**AUFGABE 1:**
In welchem Land wurde laut dem Artikel über Windräder und Infraschall eine flächendeckende Untersuchung bei Anrainern von Windparks durchgeführt?
**AUFGABE 2:**
Gib aus dem Artikel über Windräder und Infraschall den Abschnitt von „Windräder machen nicht“ bis einschließlich „Infraschall, erklärte Moshammer.“ wortgetreu wieder.

**TEXTAUSSCHNITT:**
▽
Der Mediziner Hanns Moshammer begann seine Pressekonferenz mit ungewöhnlichen Worten. "Ich möchte mich kurz vorstellen. Hanns Moshammer, ich bin nicht von der Windindustrie gekauft", sagte der Leiter der Abteilung Umwelthygiene und Umweltmedizin der Med-Uni Wien. Er bekomme nicht einmal die Zugfahrt zur Pressekonferenz bezahlt, weil er ein Klimaticket habe.

Die IG Windkraft will unberechtigten Ängsten und Mythen rund um diese erneuerbare Energiequelle entgegentreten – gleichsam mit wissenschaftlichem Rückenwind. Neben Moshammer saß auf Einladung der Interessenvertretung auch Heinz Fuchsig von der Ärztekammer am Mittwoch auf dem Podium. Ein Irrglaube, der beharrlich im Internet kursiert und mit dem die beiden Mediziner aufräumen wollen: Der sogenannte Infraschall, also nicht hörbare Frequenzen durch Windräder, sei angeblich gesundheitsschädlich.

Grundsätzlich sei Infraschall ein problematischer Begriff, weil die Hörschwelle "individuell sehr unterschiedlich" sei, meint Moshammer. Natürlich könne Schall mit niedriger Frequenz "störend sein". Er sei "daher streng zu begrenzen, und wir begrenzen ihn auch sehr streng", sagte der Forscher mit Blick auf den gesetzlichen Status quo. In Österreich dürfen Windkraftanlagen nur hochgezogen werden, wenn keine Lärmbelästigung für Anrainer folgt.

Windpark in Neudorf im Burgenland
Windpark Neudorf: Im Burgenland stehen rund 450 Windkraftanlagen.
APA/ROBERT JAEGER

Windräder machen nicht krank

Die wichtigste Botschaft Moshammers an Skeptiker: Dass der Lärm von Windrädern zu Herzinfarkten, Schlaganfällen oder anderen schweren Erkrankungen führe, ist ein Mythos. Er verwies auf eine flächendeckende Untersuchung in Dänemark, wo bei Anrainern von Windparks keinerlei negative Auswirkungen auf die Gesundheit festgestellt wurden. Die Infraschall-Angst in Internetforen beruhe auf einer Verwechslung von "sehr energiereichem tieffrequentem Schall" mit Infraschall, erklärte Moshammer.
△
**QUELLDATEN:**
▽
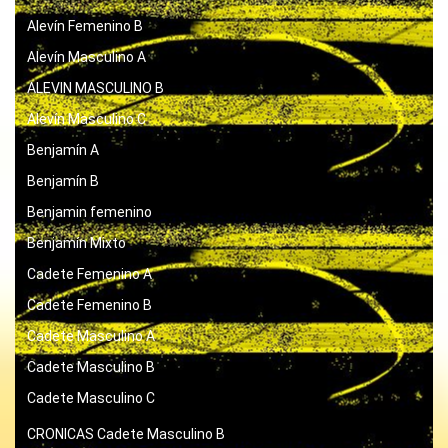
Alevín Femenino B
Alevín Masculino A
ALEVIN MASCULINO B
Alevín Masculino C
Benjamín A
Benjamín B
Benjamin femenino
Benjamín Mixto
Cadete Femenino A
Cadete Femenino B
Cadete Masculino A
Cadete Masculino B
Cadete Masculino C
CRONICAS
Cadete Masculino B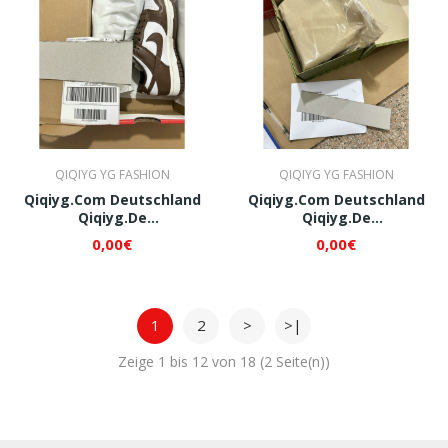
QIQIYG YG FASHION
QIQIYG YG FASHION
Qiqiyg.com Deutschland
Qiqiyg.com Deutschland
Qiqiyg.de
Qiqiyg.de
Whatsapp+8618120605182
Whatsapp+8618120605182
0,00€
0,00€
QI517
QI561
1
2
>
>|
Zeige 1 bis 12 von 18 (2 Seite(n))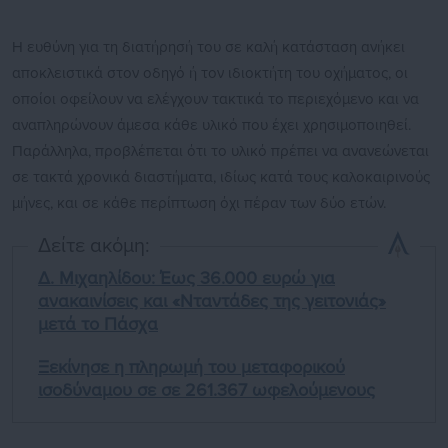
Η ευθύνη για τη διατήρησή του σε καλή κατάσταση ανήκει
αποκλειστικά στον οδηγό ή τον ιδιοκτήτη του οχήματος, οι
οποίοι οφείλουν να ελέγχουν τακτικά το περιεχόμενο και να
αναπληρώνουν άμεσα κάθε υλικό που έχει χρησιμοποιηθεί.
Παράλληλα, προβλέπεται ότι το υλικό πρέπει να ανανεώνεται
σε τακτά χρονικά διαστήματα, ιδίως κατά τους καλοκαιρινούς
μήνες, και σε κάθε περίπτωση όχι πέραν των δύο ετών.
Δείτε ακόμη:
Δ. Μιχαηλίδου: Έως 36.000 ευρώ για
ανακαινίσεις και «Νταντάδες της γειτονιάς»
μετά το Πάσχα
Ξεκίνησε η πληρωμή του μεταφορικού
ισοδύναμου σε σε 261.367 ωφελούμενους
△
**ANTWORT 1:**
In Dänemark.

**ANTWORT 2:**
Windräder machen nicht krank

Die wichtigste Botschaft Moshammers an Skeptiker: Dass der Lärm von Windrädern zu Herzinfarkten, Schlaganfällen oder anderen schweren Erkrankungen führe, ist ein Mythos. Er verwies auf eine flächendeckende Untersuchung in Dänemark, wo bei Anrainern von Windparks keinerlei negative Auswirkungen auf die Gesundheit festgestellt wurden. Die Infraschall-Angst in Internetforen beruhe auf einer Verwechslung von "sehr energiereichem tieffrequentem Schall" mit Infraschall, erklärte Moshammer.